Clipse po raz pierwszy odnieśli się do rozpadu duetu producenckiego The Neptunes.
W rozmowie z „The New York Times Popcast” bracia zostali zapytani o brak Chada Hugo na ich nadchodzącym albumie „Let God Sort Em Out”.

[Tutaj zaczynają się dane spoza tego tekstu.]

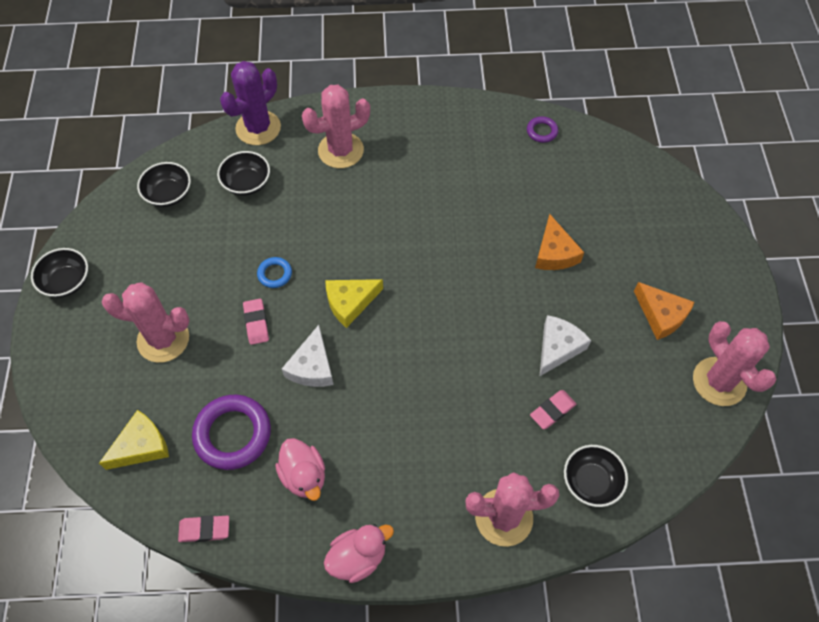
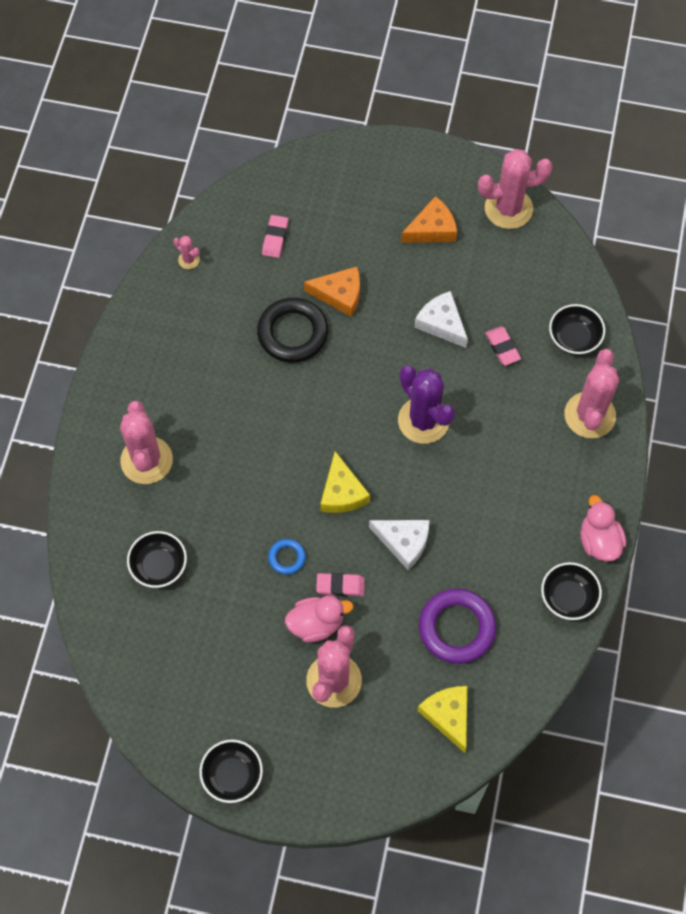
camera: 75 degrees left, 5 degrees up
black bowl [137,162,191,207] -> black bowl moved to [541,562,602,620]
pink eraser [178,515,229,542] -> pink eraser moved to [262,215,289,258]
purple cactus [220,61,281,145] -> purple cactus moved to [398,365,455,444]
pink duck [275,438,325,501] -> pink duck moved to [285,595,354,642]
purple ring [527,116,558,143] -> pink cactus [173,236,200,269]
none -> black ring [257,298,328,363]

No Malice przyznał, że tęskni za obecnością Hugo:
Zdecydowanie brakuje mi Chada, jeśli chodzi o udział w płycie. Często się na niego natykam – na lotnisku, na ulicy, w Buffalo Wild Wings, w Virginii. Cokolwiek się między nimi dzieje, mam nadzieję, że wszystko się ułoży… Gdy się widzimy, zawsze jest między nami miłość. Zawsze
Pusha T z kolei nie uważa, by brak Hugo miał wpływ na nowy materiał:
Dla mnie – nie. Wszyscy wiedzą, że moją ulubioną płytą jest „Hell Hath No Fury”, którą Pharrell wyprodukował sam. Chad to mój człowiek, tak samo jak Pharrell – kocham ich obu. Jesteśmy braćmi, wychowywaliśmy się razem. Ale jeśli chodzi o braki w muzyce Clipse, to ich po prostu nie ma. Nawet jeśli za produkcję odpowiada tylko Pharrell, i tak zawsze odnajdujemy to, czego szukamy.

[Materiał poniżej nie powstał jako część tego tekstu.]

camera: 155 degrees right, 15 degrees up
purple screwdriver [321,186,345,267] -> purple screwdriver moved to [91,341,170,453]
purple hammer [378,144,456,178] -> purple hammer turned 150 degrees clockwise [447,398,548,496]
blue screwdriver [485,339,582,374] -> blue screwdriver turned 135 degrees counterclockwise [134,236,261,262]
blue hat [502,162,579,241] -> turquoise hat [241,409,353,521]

The Neptunes, czyli Pharrell Williams i Chad Hugo, współtworzyli brzmienie Clipse od początku ich kariery. We wrześniu 2024 roku Pharrell ujawnił, że nie utrzymuje już kontaktu z Hugo. Między muzykami trwa obecnie spór prawny dotyczący praw do nazwy ich duetu. Hugo oskarżył Williamsa o oszustwo i próbę przejęcia pełnej kontroli nad znakami towarowymi zespołu.